I am currently sitting in my office writing this. I have folded laundry all over. There's piles of random things everywhere due to me likely having ADHD. While I am working on each pile slowly, I have to constantly remind myself that progress is the goal. Perfectionism is not.
I had two parents who constantly strived for perfectionism. As a kid that was still learning— expectations were too high and I was never going to meet them. Now that I know I likely have ADHD and a bit of dyslexia— I now know that that goal was nearly unobtainable without methods to manage them like I do now.

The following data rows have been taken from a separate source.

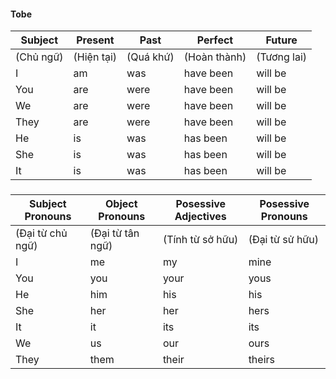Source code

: #### Tobe

|  Subject |  Present |  Past |  Perfect |  Future |
| -- | -- | -- | -- | -- |
|  (Chủ ngữ)  |  (Hiện tại)  |  (Quá khứ)   |  (Hoàn thành)  |  (Tương lai)  |
|  I |  am  |  was  |  have been  |  will be  |
|  You |  are |  were  |  have been  |  will be  |
|  We |  are |  were  |  have been  |  will be  |
|  They |  are |  were  |  have been  |  will be  |
|  He |  is  |  was  |  has been  |  will be  |
|  She |  is  |  was  |  has been  |  will be  |
|  It |  is  |  was  |  has been  |  will be  |

### 

| Subject Pronouns | Object Pronouns  |  Posessive Adjectives  | Posessive Pronouns  |
|  --   |  --    |  --    |  --    |
| (Đại từ chủ ngữ) | (Đại từ tân ngữ)  | (Tính từ sở hữu)  | (Đại từ sử hữu)  |
|  I    |  me    |  my    |  mine  |
|  You  |  you   |  your   |  yous  |
|  He   |  him   |  his   |  his   |
|  She  |  her   |  her   |  hers  |
|  It   |  it    |  its   |  its   |
|  We   |  us    |  our   |  ours  |
|  They |  them  |  their |  theirs|
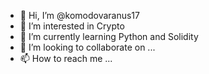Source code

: - 👋 Hi, I’m @komodovaranus17
- 👀 I’m interested in Crypto
- 🌱 I’m currently learning Python and Solidity
- 💞️ I’m looking to collaborate on ...
- 📫 How to reach me ...

<!---
komodovaranus17/komodovaranus17 is a ✨ special ✨ repository because its `README.md` (this file) appears on your GitHub profile.
You can click the Preview link to take a look at your changes.
--->
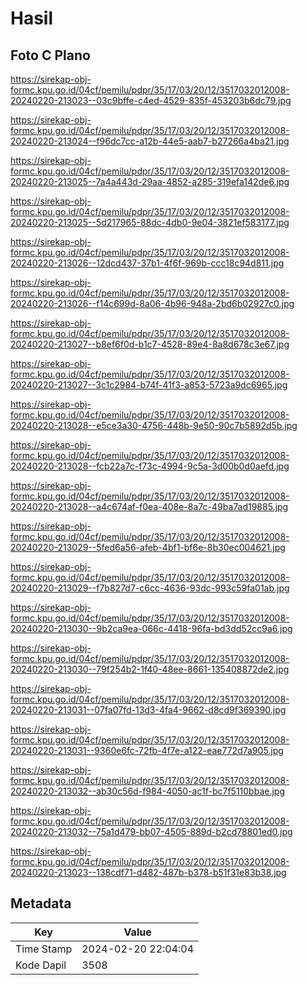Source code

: # Hasil

## Foto C Plano

https://sirekap-obj-formc.kpu.go.id/04cf/pemilu/pdpr/35/17/03/20/12/3517032012008-20240220-213023--03c9bffe-c4ed-4529-835f-453203b6dc79.jpg

https://sirekap-obj-formc.kpu.go.id/04cf/pemilu/pdpr/35/17/03/20/12/3517032012008-20240220-213024--f96dc7cc-a12b-44e5-aab7-b27266a4ba21.jpg

https://sirekap-obj-formc.kpu.go.id/04cf/pemilu/pdpr/35/17/03/20/12/3517032012008-20240220-213025--7a4a443d-29aa-4852-a285-319efa142de6.jpg

https://sirekap-obj-formc.kpu.go.id/04cf/pemilu/pdpr/35/17/03/20/12/3517032012008-20240220-213025--5d217965-88dc-4db0-9e04-3821ef583177.jpg

https://sirekap-obj-formc.kpu.go.id/04cf/pemilu/pdpr/35/17/03/20/12/3517032012008-20240220-213026--12dcd437-37b1-4f6f-969b-ccc18c94d811.jpg

https://sirekap-obj-formc.kpu.go.id/04cf/pemilu/pdpr/35/17/03/20/12/3517032012008-20240220-213026--f14c699d-8a06-4b96-948a-2bd6b02927c0.jpg

https://sirekap-obj-formc.kpu.go.id/04cf/pemilu/pdpr/35/17/03/20/12/3517032012008-20240220-213027--b8ef6f0d-b1c7-4528-89e4-8a8d678c3e67.jpg

https://sirekap-obj-formc.kpu.go.id/04cf/pemilu/pdpr/35/17/03/20/12/3517032012008-20240220-213027--3c1c2984-b74f-41f3-a853-5723a9dc6965.jpg

https://sirekap-obj-formc.kpu.go.id/04cf/pemilu/pdpr/35/17/03/20/12/3517032012008-20240220-213028--e5ce3a30-4756-448b-9e50-90c7b5892d5b.jpg

https://sirekap-obj-formc.kpu.go.id/04cf/pemilu/pdpr/35/17/03/20/12/3517032012008-20240220-213028--fcb22a7c-f73c-4994-9c5a-3d00b0d0aefd.jpg

https://sirekap-obj-formc.kpu.go.id/04cf/pemilu/pdpr/35/17/03/20/12/3517032012008-20240220-213028--a4c674af-f0ea-408e-8a7c-49ba7ad19885.jpg

https://sirekap-obj-formc.kpu.go.id/04cf/pemilu/pdpr/35/17/03/20/12/3517032012008-20240220-213029--5fed6a56-afeb-4bf1-bf6e-8b30ec004621.jpg

https://sirekap-obj-formc.kpu.go.id/04cf/pemilu/pdpr/35/17/03/20/12/3517032012008-20240220-213029--f7b827d7-c6cc-4636-93dc-993c59fa01ab.jpg

https://sirekap-obj-formc.kpu.go.id/04cf/pemilu/pdpr/35/17/03/20/12/3517032012008-20240220-213030--9b2ca9ea-066c-4418-96fa-bd3dd52cc9a6.jpg

https://sirekap-obj-formc.kpu.go.id/04cf/pemilu/pdpr/35/17/03/20/12/3517032012008-20240220-213030--79f254b2-1f40-48ee-8661-135408872de2.jpg

https://sirekap-obj-formc.kpu.go.id/04cf/pemilu/pdpr/35/17/03/20/12/3517032012008-20240220-213031--07fa07fd-13d3-4fa4-9662-d8cd9f369390.jpg

https://sirekap-obj-formc.kpu.go.id/04cf/pemilu/pdpr/35/17/03/20/12/3517032012008-20240220-213031--9360e6fc-72fb-4f7e-a122-eae772d7a905.jpg

https://sirekap-obj-formc.kpu.go.id/04cf/pemilu/pdpr/35/17/03/20/12/3517032012008-20240220-213032--ab30c56d-f984-4050-ac1f-bc7f5110bbae.jpg

https://sirekap-obj-formc.kpu.go.id/04cf/pemilu/pdpr/35/17/03/20/12/3517032012008-20240220-213032--75a1d479-bb07-4505-889d-b2cd78801ed0.jpg

https://sirekap-obj-formc.kpu.go.id/04cf/pemilu/pdpr/35/17/03/20/12/3517032012008-20240220-213023--138cdf71-d482-487b-b378-b51f31e83b38.jpg


## Metadata

| Key        | Value               |
| ---------- | ------------------- |
| Time Stamp | 2024-02-20 22:04:04 |
| Kode Dapil | 3508                |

Each time my parents come over— they point out the flaws to my house. They expect everything to be perfect. As I have gotten older, I just care more and more less. Dishes don't have to be washed immediately. My clothes don't need to go away immediately. As long as they get done at some point, then there is no reason to stress over them needlessly. It just doesn't matter that much. Quite frankly— they're really not high on my priority list. Anytime they have pointed anything out— I have facetiously said if it bothers you so much, then you can do it and they usually just leave it.
One of the things about finishing a project that I have learned. You can either have it perfect or done. You can only pick one (unless you're George Lucas). I choose done. Even though I could go back over my past projects repeatedly— I have chosen to move forward. Because progress is the goal. Not perfection.